--- Begin SELECTED TEXT ---

What is the most effective method to pool BERT embeddings for text classification? A case study in gender-responsive aid
Text embeddings are typically aggregated before use in classification. Does the method in which the embeddings are pooled affect the ease of classifying the text?
As always, all code used for this blog is available open-source on Github here: https://github.com/akmiller01/pooling-method-gender-blog
What is pooling and why is it needed?
First, if you’re unfamiliar with the concept of word embeddings, I recommend reading Ben Schmidt’s excellent blog post on the topic: Word Embeddings for the Digital Humanities. In a nutshell, word embeddings are long numerical vectors that mathematically represent the contextual meaning of words. An important concept to take away from the blog is that each and every word (or token) within a sentence is given its own numerical vector.
When training a classifier network on word embeddings, we need to define the shape of our inputs and outputs in advance. Outputs are easy (just the number of categories we’re trying to classify), but the input dimensions can vary depending on the length of the text. The model that we will be working with is capable of calculating the embedding vectors of 768 dimensions for up to 512 word sequences. This means that if we use a sentence that is exactly 512 tokens long, we will get 393,216 embedding values, but a 3 word sentence would only yield 2,304 values. Pooling is the method we will use to ensure that the shape of the embeddings are constant regardless of the length of the text. Aside from the main goal of standardizing the dimensions, pooling also needs to minimize the amount of meaningful information destroyed in the dimensional reduction.

--- End SELECTED TEXT ---
--- Begin RAW DATA ---

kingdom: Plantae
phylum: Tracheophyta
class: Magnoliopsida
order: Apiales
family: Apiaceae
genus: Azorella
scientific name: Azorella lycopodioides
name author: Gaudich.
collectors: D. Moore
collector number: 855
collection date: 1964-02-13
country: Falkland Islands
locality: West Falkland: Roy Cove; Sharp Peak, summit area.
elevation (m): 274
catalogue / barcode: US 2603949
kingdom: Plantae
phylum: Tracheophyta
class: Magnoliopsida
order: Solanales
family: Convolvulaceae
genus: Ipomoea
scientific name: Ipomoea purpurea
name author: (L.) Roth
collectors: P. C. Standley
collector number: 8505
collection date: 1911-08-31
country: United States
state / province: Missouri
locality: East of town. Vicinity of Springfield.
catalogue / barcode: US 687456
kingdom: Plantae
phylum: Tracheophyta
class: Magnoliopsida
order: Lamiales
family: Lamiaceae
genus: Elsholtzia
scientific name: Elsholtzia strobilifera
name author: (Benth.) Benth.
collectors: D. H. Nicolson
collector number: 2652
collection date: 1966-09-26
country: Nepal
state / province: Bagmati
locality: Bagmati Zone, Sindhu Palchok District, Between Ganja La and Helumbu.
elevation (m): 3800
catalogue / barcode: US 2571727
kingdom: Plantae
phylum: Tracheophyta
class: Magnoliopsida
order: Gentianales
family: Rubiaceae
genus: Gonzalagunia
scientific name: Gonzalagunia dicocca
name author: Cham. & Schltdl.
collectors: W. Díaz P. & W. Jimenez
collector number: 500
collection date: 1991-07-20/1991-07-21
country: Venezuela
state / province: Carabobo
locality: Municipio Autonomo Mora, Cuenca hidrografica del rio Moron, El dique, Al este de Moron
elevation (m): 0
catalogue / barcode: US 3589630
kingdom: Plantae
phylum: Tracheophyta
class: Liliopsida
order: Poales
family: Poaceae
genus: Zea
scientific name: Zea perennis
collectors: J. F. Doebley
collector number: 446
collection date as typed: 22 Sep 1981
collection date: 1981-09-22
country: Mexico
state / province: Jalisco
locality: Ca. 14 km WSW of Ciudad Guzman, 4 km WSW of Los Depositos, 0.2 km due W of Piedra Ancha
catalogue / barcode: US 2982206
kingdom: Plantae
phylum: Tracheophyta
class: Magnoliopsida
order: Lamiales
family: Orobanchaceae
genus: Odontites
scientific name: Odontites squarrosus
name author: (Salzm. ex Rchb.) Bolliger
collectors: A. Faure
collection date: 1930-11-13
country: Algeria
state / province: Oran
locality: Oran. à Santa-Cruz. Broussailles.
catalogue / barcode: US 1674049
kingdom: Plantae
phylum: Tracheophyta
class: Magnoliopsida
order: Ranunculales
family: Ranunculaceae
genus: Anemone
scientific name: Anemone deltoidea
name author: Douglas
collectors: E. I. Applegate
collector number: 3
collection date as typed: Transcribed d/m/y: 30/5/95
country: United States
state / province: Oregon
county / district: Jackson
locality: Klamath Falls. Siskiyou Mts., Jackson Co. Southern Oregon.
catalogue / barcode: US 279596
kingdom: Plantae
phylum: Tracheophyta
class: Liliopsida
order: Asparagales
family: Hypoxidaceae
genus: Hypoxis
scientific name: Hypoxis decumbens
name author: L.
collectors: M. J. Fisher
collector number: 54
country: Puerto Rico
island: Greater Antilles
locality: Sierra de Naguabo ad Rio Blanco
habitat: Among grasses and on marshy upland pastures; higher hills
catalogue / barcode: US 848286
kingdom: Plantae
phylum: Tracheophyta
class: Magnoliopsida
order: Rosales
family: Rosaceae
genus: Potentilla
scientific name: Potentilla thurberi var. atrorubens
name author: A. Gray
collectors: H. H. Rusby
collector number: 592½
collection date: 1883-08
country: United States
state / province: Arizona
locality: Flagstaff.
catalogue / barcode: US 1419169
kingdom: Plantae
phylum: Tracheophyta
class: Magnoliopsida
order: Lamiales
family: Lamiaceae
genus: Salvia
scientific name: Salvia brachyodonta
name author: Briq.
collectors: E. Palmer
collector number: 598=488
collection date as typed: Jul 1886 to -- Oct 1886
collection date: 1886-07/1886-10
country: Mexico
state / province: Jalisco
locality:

--- End RAW DATA ---

**STATED TASK**
List every distinct number written in digits in the passage on pooling BERT embeddings, in the order each first appears. These lines come from a separate source, unrelated to the text.

**SOLUTION TO THIS TASK**
768, 512, 393,216, 3, 2,304